[time-nuts] Practical considerations making a lab standard with an LTE lite

Jim Lux jimlux at earthlink.net
Mon Nov 24 00:45:50 UTC 2014


On 11/23/14, 11:15 AM, Alex Pummer wrote:
> by us  in central California, we get 1kW/h square meter average around
> the year, the south even more, el Cajon will have today +29C° in the
> afternoon  as of 23 of November 2014

I suspect more like the insolation peaks at 1kW/square meter or a bit 
more, the average over a day is somewhat less. At JPL we have a weather 
station on line that displays this and I don't recall seeing 
significantly more than 1000 W/m2.


The nominal average 1.362 kW/sq meter at solar max is at the top of the 
atmosphere, and is normal to the incidence.

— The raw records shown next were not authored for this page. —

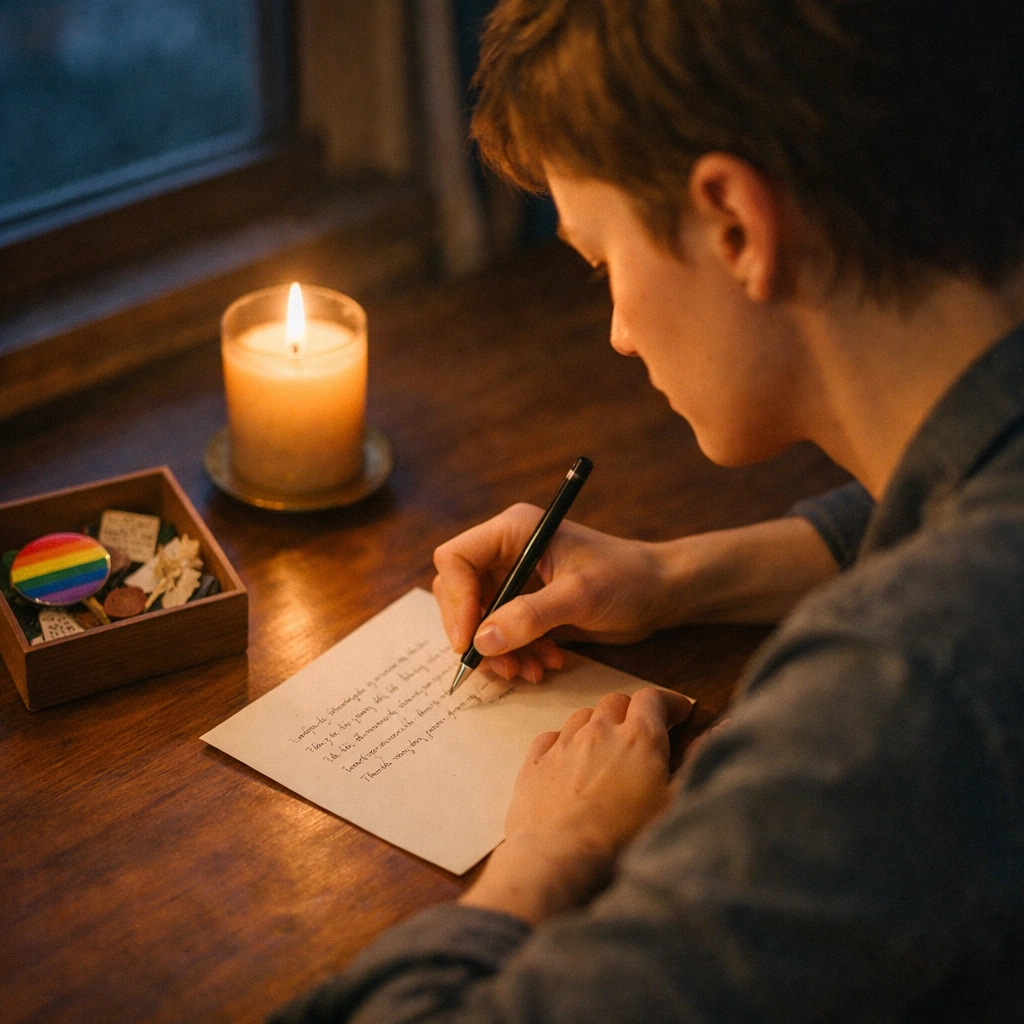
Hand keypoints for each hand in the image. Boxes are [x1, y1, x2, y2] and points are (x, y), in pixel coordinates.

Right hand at [434, 508, 839, 682]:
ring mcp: (517, 577)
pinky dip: (517, 653)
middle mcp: (508, 550)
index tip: (470, 641)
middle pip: (461, 593)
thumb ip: (530, 616)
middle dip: (478, 634)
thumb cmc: (628, 580)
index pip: (456, 560)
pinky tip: (546, 664)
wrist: (663, 593)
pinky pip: (502, 632)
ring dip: (499, 651)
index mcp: (514, 531)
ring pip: (480, 618)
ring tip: (531, 672)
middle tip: (502, 667)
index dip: (456, 601)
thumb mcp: (580, 597)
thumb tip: (481, 641)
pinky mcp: (528, 603)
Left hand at [460, 686, 693, 923]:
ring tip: (608, 747)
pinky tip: (569, 759)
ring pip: (582, 717)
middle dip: (633, 711)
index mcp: (638, 737)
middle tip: (645, 732)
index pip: (653, 698)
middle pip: (616, 702)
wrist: (559, 860)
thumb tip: (722, 726)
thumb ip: (698, 760)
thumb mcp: (675, 804)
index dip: (668, 702)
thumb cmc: (624, 839)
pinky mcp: (533, 765)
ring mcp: (562, 745)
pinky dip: (563, 742)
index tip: (679, 713)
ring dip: (598, 724)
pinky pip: (549, 738)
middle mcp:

The surface insolation at the equator when the sun is directly overhead 
  is about 1.04 kW/sq meter.

I think you'd get pretty close to that at solar noon in the Summer in 
Southern California, which is 32-34 degrees latitude, so at the 
solstice, the zenith angle is 10 degrees, and cos(10) is pretty close to 1.

You do pick up some additional insolation from diffuse and scattered 
radiation from clouds or haze, but I'm not sure that makes up for the 
attenuation due to the same haze.

Some time ago, I calculated that in Los Angeles (34 degrees latitude), a 
horizontal flat plate gets about 8-9 kWh/m2/day in summer and about 1-2 
kWh/m2/day in winter..   Tilting the collector would help a lot in the 
winter (Zenith angle is 56 degrees instead of 10), but there's no making 
up for the short days.


Getting back to the time-nuts aspects, there are some charts around that 
show the temperature variation as a function of depth, latitude, soil 
and season.  I know that for DSN, they went through all kinds of 
gyrations to calculate (and measure) this for the optical fiber timing 
links between the antennas and the masers.  For small dissipated power 
(I doubt your oscillator is going to be putting kilowatts into the soil) 
you don't have to go very deep (single digit meters) before the diurnal 
variation is down in the 0.1 degree or smaller.  Annual variations are 
bigger.

http://www.builditsolar.com/Projects/Cooling/EarthTemperatures.htm
has a bunch of charts for some unknown latitude (probably mid Atlantic 
states, since the data is from Virginia Tech).  They appear to use well 
water temperatures as the measurement technique.

A bit more googling found a paper by one G. Florides that refers to the 
Kasuda formula.. (the link is hard to cut and paste.. I'm sure if you 
google "Florides soil temperature" you'll find it)

and gives this reference
Kasuda, T., and Archenbach, P.R. "Earth Temperature and Thermal 
Diffusivity at Selected Stations in the United States", ASHRAE 
Transactions, Vol. 71, Part 1, 1965.






>> Horizontal ground heat means that you are harvesting sunshine
>> accumulated in the top one meter of the soil.  Much of the energy
>> is harvested from freezing the water around the pipe thus pulling
>> out the relatively high melting energy of water.